Step‑by‑step AI augmentation for DICE:

  1. Pull latest threat intel – Fetch from MISP or AlienVault OTX:
    import requests
    r = requests.get('https://otx.alienvault.com/api/v1/pulses/subscribed', headers={'X-OTX-API-KEY': 'key'})
    latest_ttps = [pulse['indicators'][bash]['type'] for pulse in r.json()['results']]
    
  2. Generate a random scenario with GPT API – “Create a realistic initial access technique for an e-commerce server, including specific commands an attacker would run.”
  3. Automatically log team response times – Use `time` module to measure containment command execution:
    import time, subprocess
    start = time.time()
    subprocess.run(['powershell', '-Command', 'Stop-Process -Name malware -Force'])
    print(f"Contained in {time.time()-start:.2f} seconds")
    
  4. Score teams with machine learning – Compare response actions to a curated database of best-practice playbooks using cosine similarity on command sequences.

What Undercode Say

Key Takeaway 1: DICE transforms tabletop exercises from compliance theater into a measurable, technical skills assessment. The integration of dice-roll randomness forces SOC teams to break out of scripted responses and think critically under pressure – much like a real breach.

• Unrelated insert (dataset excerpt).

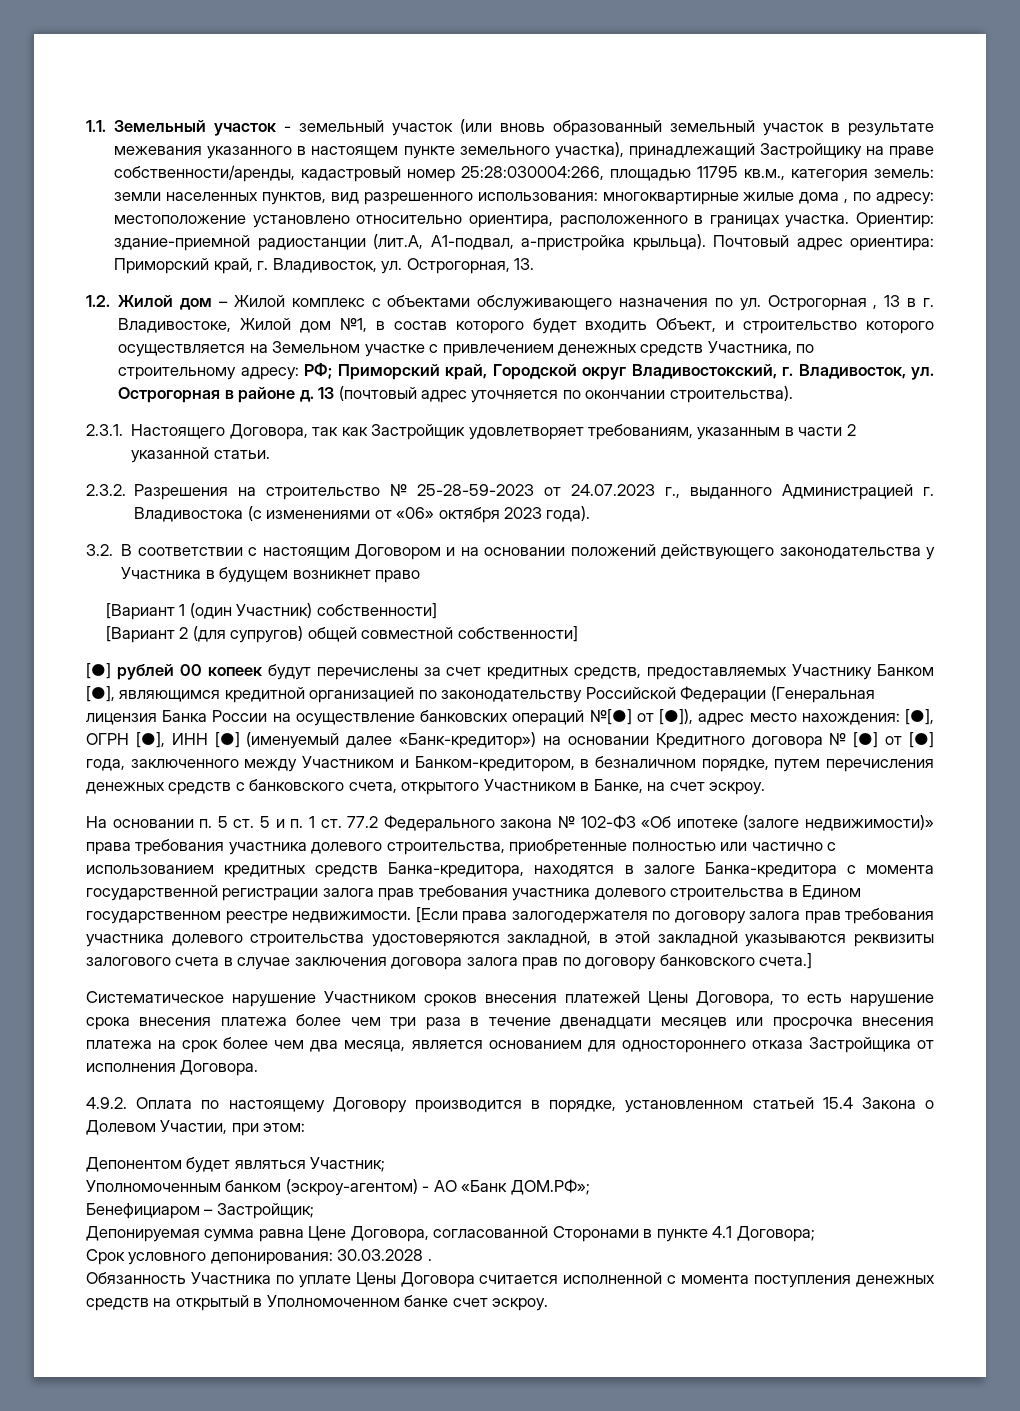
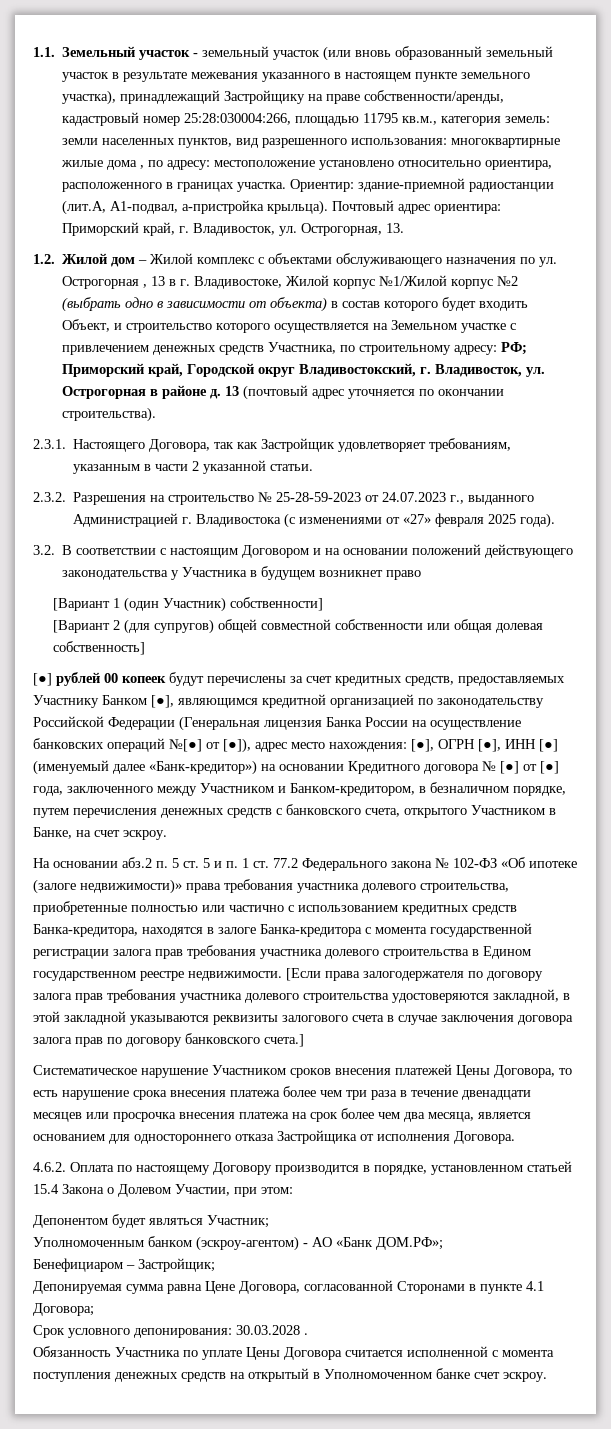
[300,318,367,333] дом №1, -> [333,275,519,289] [62,297,328,312] корпус №1/Жилой корпус №2 (выбрать одно в зависимости от объекта)
[396,507,542,523] «06» октября 2023 -> [403,513,517,527] «27» февраля 2025
[457,626,578,642] собственности] -> [335,619,544,633] [53,641,146,655] собственности или общая долевая собственность]
(194, 823) none -> [122,857,152,868] абз.2
[86,1097,127,1109] 4.9.2. -> [33,1162,66,1172] 4.6.2.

Key Takeaway 2: Success with DICE requires a pre-built arsenal of validated Linux/Windows commands, cloud API hardening scripts, and SIEM queries. Without these technical building blocks, the exercise reverts to theory. The commands provided above (iptables isolation, Sysmon detection, AWS CLI revocations) form a baseline any organization can deploy tomorrow.

Analysis (approx. 10 lines):

Undercode emphasizes that the industry has long suffered from “powerpoint IR” – exercises where everyone nods but no one types a single command. DICE addresses this by gamifying technical containment, but its real value lies in skill transfer. After a few DICE sessions, junior analysts internalize commands like `netstat -ano | findstr LISTENING` or lsof -i. Moreover, the exercise reveals gaps in playbooks – for instance, many teams fail to isolate via cloud APIs because they’ve never practiced it. DICE also aligns with regulatory trends (SEC breach disclosure rules) demanding proof of response capability, not just policy documents. The challenge will be scaling DICE across distributed teams; a cloud-based virtual lab with automated dice rolling is the next logical step. Finally, integrating threat intelligence feeds keeps the exercise fresh – today’s DICE might simulate a MOVEit transfer zero-day, tomorrow a cloud identity compromise. Without continuous content updates, even DICE becomes stale.

Prediction

By 2026, technical tabletop frameworks like DICE will become mandatory for SOC certifications (e.g., GIAC, CompTIA Security+), replacing multiple-choice questions with live, timed containment drills. Cloud providers (AWS, Azure) will embed DICE-like gamified response modules into their security hubs, allowing customers to run “chaos engineering for IR.” The rise of AI-generated adversarial TTPs will make every DICE roll unique, training responders to handle never-before-seen exploits. Organizations that ignore hands-on simulation will face regulatory penalties and slower breach recovery – because when a real intrusion hits, dice don’t lie.